Many of the reviews and discussion of this book are forgetting that first crucial point, so I will repeat myself, what an impossible task Daniel Kraus had. The fact that this book exists requires a series of unlikely accidents. The fact that a talented author whose first movie was Night of The Living Dead went to high school with Romero’s future manager is just one of those. Kraus showed reverence, respect, and tenacity that probably no one else would show.

700 words into this review and I have not talked about the story. Sorry about that. The story shares a structure with my favorite Science Fiction novel John Brunner’s Stand on Zanzibar. Unlike the USA trilogy that inspired Brunner, this story eventually weaves together.

If that seems like a spoiler, I got to say I don’t think anything in the first two acts can be ruined.  None the less if you are worried stop reading and come back because we are going to go deep on the themes here.

Still with me? The Living Dead weaves the narrative around the Dead timeline.  In this book, we see what might be the first zombie, and it happens right here in San Diego. I think we will have to petition for a plaque or something on the wall there at the Medical Examiner’s office.  This happens in a storyline featuring Luis and Charlie who work in the morgue. These two characters are the ones that broke my heart the most.  As the chaos, many of the best moments happen to and around these characters from intense scares to reflective moments when Charlie years down the line waits in hospice to go zombie. She wonders if she failed a test when the dead first rose in front of her. It is those subtle moments that interested Romero and Kraus doesn’t throw blood and guts at us. In fact, some of the most bloody moments survive from Romero’s early drafts.  

The storyline that shows the most massive scope is the story of the Olympia aircraft carrier which is the size of a city and deals with an outbreak. This like many of the storylines could have been a film or novel on its own. This storyline provides the Mrs.Carmody-like  character and a religious reaction a theme that was important to Romero.

The themes are all there, the dangers of technology, consumerism, mistrust, and dehumanization.  The Dead standing in for the working class and oppressed. While not as on the nose as some of the films Kraus weaves all of it in subtle moments throughout.  The last act shows Kraus/Romero’s attempt to envision what a Utopia in this context looks like.

Another strength was the character of Etta Hoffman, a character with mild form Autism (representation matters!) who keeps track of numbers, records, and books as best she can from D.C. in the early days.

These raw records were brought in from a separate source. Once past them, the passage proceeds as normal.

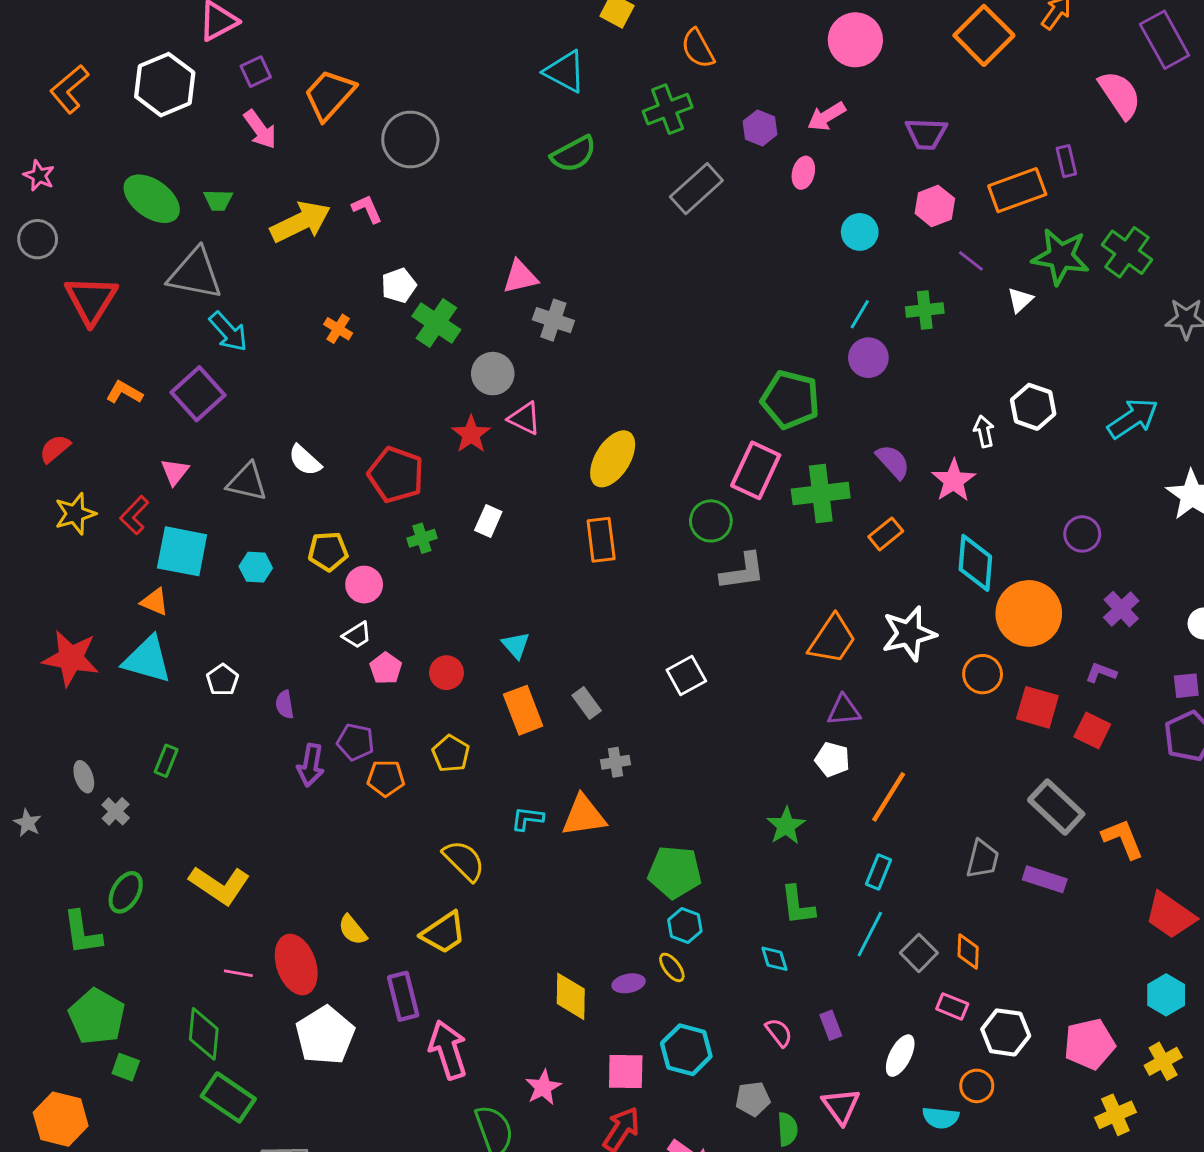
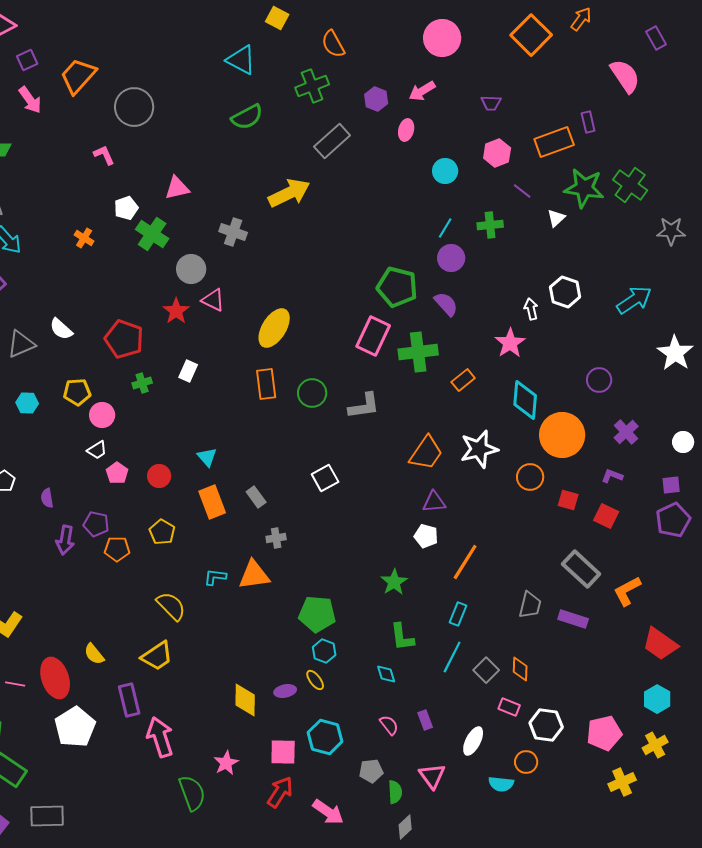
purple rectangle: (1165, 40) -> (656, 38), size x0.6
purple trapezoid: (926, 134) -> (491, 103), size x0.7
yellow arrow: (301, 222) -> (289, 193), moved
pink triangle: (520, 277) -> (177, 188), moved
purple semicircle: (893, 462) -> (446, 304), moved
gray triangle: (247, 482) -> (21, 344), turned -36
green circle: (711, 521) -> (312, 393), moved
red square: (1037, 707) -> (568, 500), size x0.7
orange L-shape: (1123, 839) -> (627, 591), turned -96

“Housewives forming covens as a means of survival. Stopgap police forces burning citizens to contain what they stubbornly believed was a biological agent. A young man encouraged by the chaos to play out delusions of vampirism. A troupe of ren-fair motorcyclists who believed their Arthurian code could withstand any strain. A paraplegic man trapped indoors, tortured by his helper monkey, begging her to send help. Such strange tales and Hoffmann read them over and over. One day they might remind us who we used to be, and who we tried to be, and that recollection could save the world.”

The thesis of this book and the message is subtle throughout the book but there were to moments and with perfect symmetry, the first was written by Kraus.

“People, zombies – we’re all dying.” He said gently. “Here’s what we need to accept. We’re smart zombies as much as they are dumb humans. Any second now, those two lines are going to converge, and us and them will be exactly the same. Body and soul back together. I can feel it. The Chief can feel it all of Slowtown can feel it.”

We are no different. Romero tried to remind us over and over that we are them, that the line is paper-thin between the hungry consumers mindlessly ending the world slowly and the zombies.
George’s words that form the thesis end the book, they end the saga and they are perfect. Do you want to know what those words are? Sit your ass down and read it.